3 questions about genetic testing

Jason Shandler is a genetic counselor at the Upstate Cancer Center.

All cancer is genetic in the sense that it is caused by mutations in genes, which result in cells growing out of control. However, those mutations can either be acquired during your lifetime or inherited from your mother or father. If it is the latter, there is a risk to pass the mutation on to your children.

When we perform genetic testing on tumor cells, the test is determining the presence or absence of an acquired mutation, which is a change identified only in that cancer cell. This testing, also known as somatic testing, is often done to guide treatment options; perhaps a specific treatment or drug has been developed that can target the specific mutation found in the patient’s tumor cells. A somatic mutation may arise due to an exposure or a mistake during replication of the genetic information, but it is unlikely to be present in other tissues, such as an egg or sperm.

Mutations present in all of your cells, including egg or sperm, are considered germline mutations. If a mutation is first identified on somatic testing, we must then conduct germline testing to determine if the mutation is present in all of your cells or just in the tumor cells. If the mutation is present in other tissues, it would be considered a germline mutation, and these may be passed on to the next generation.

It is important to make the distinction between a mutation that was acquired (somatic) or inherited (germline) for the purposes of treatment decisions and future cancer screenings in that patient and other family members. Identification of a somatic mutation is one reason someone with cancer may seek care from a genetic counselor for hereditary testing.

Many of the germline mutations we identify do influence cancer risk. However, each mutation has a different overall risk. Some genes are on the lower end of the risk spectrum, and we are learning a great deal about these as more research is conducted. Other

genes have risks that are better defined, as they have been studied longer. It is important to note that having a mutation does not guarantee a patient will develop a cancer; it is never a 100% risk. We always talk about a sliding scale of risk, where everyone starts with some degree of risk, and we move that up or down, depending on what is identified on genetic testing.
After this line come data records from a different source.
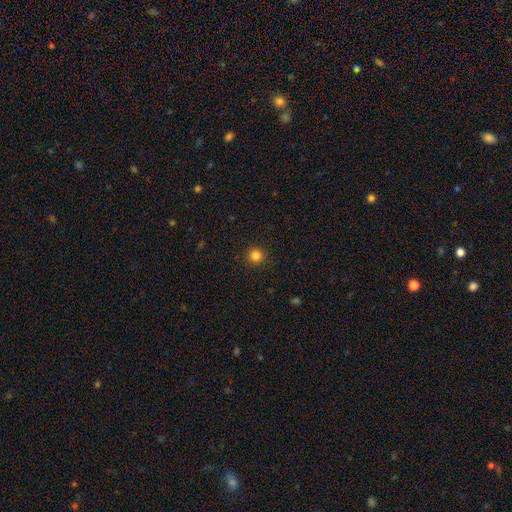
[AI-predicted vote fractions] Q: Smooth or featured?
A: smooth (83%); runner-up: star or artifact (13%)
Q: How rounded?
A: round (94%); runner-up: in between (5%)
Q: Merging?
A: none (91%); runner-up: minor disturbance (6%)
Once someone in the family has been found to carry a germline mutation, all of their first-degree relatives qualify for genetic testing; this includes siblings, children and parents. Each of these relatives has a 50% chance to carry the mutation. If a first-degree relative tests negative for the known familial mutation, then that relative's children cannot inherit the mutation either.

Genetic testing has changed dramatically in the past 10 to 15 years. We used to only be able to test for a few genes. We are now testing for upwards of 80 genes. While most cancers are not hereditary, there are some “red flags.”

The most important red flag we encounter is age. A young age of onset, such as breast cancer under the age of 45 or colon cancer under the age of 50, is one of the most common indications for genetic counseling.

Another red flag is the presence of multiple cancers in one person. There may be an underlying reason why a single individual has developed cancers in multiple locations; perhaps a mutation was present in all of their cells that contributed to the development of seemingly unrelated cancers.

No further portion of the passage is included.